Domain-Adversarial Training of Neural Networks
Ganin, Yaroslav
and
Ustinova, Evgeniya
and
Ajakan, Hana
and
Germain, Pascal
and
Larochelle, Hugo
and
Laviolette, François
and
Marchand, Mario
and
Lempitsky, Victor S.
Journal of Machine Learning Research - 2016 via Local Bibsonomy
Keywords:
dblp
_Objective:_ Find a feature representation that cannot discriminate between the training (source) and test (target) domains using a discriminator trained directly on this embedding.
_Dataset:_ MNIST, SYN Numbers, SVHN, SYN Signs, OFFICE, PRID, VIPeR and CUHK.
## Architecture:
The basic idea behind this paper is to use a standard classifier network and chose one layer that will be the feature representation. The network before this layer is called the `Feature Extractor` and after the `Label Predictor`. Then a new network called a `Domain Classifier` is introduced that takes as input the extracted feature, its objective is to tell if a computed feature embedding came from an image from the source or target dataset.
At training the aim is to minimize the loss of the `Label Predictor` while maximizing the loss of the `Domain Classifier`. In theory we should end up with a feature embedding where the discriminator can't tell if the image came from the source or target domain, thus the domain shift should have been eliminated.
To maximize the domain loss, a new layer is introduced, the `Gradient Reversal Layer` which is equal to the identity during the forward-pass but reverse the gradient in the back-propagation phase. This enables the network to be trained using simple gradient descent algorithms.
What is interesting with this approach is that any initial network can be used by simply adding a few new set of layers for the domain classifiers. Below is a generic architecture.
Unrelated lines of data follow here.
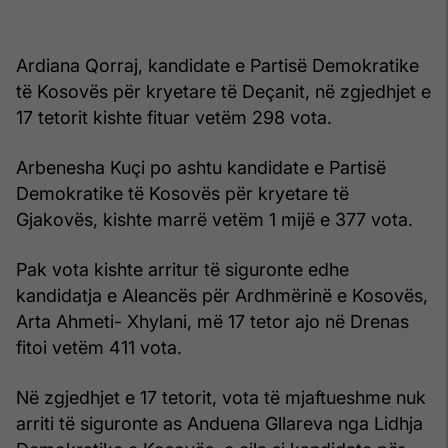
Ardiana Qorraj, kandidate e Partisë Demokratike
të Kosovës për kryetare të Deçanit, në zgjedhjet e
17 tetorit kishte fituar vetëm 298 vota.
Arbenesha Kuçi po ashtu kandidate e Partisë
Demokratike të Kosovës për kryetare të
Gjakovës, kishte marrë vetëm 1 mijë e 377 vota.
Pak vota kishte arritur të siguronte edhe
kandidatja e Aleancës për Ardhmërinë e Kosovës,
Arta Ahmeti- Xhylani, më 17 tetor ajo në Drenas
fitoi vetëm 411 vota.
Në zgjedhjet e 17 tetorit, vota të mjaftueshme nuk
arriti të siguronte as Anduena Gllareva nga Lidhja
[![screen shot 2017-04-18 at 1 59 53 pm](https://cloud.githubusercontent.com/assets/17261080/25129680/590f57ee-243f-11e7-8927-91124303b584.png)](https://cloud.githubusercontent.com/assets/17261080/25129680/590f57ee-243f-11e7-8927-91124303b584.png)
## Results:
Their approach is working but for some domain adaptation it completely fails and overall its performance are not great. Since then the state-of-the-art has changed, see DANN combined with GAN or ADDA.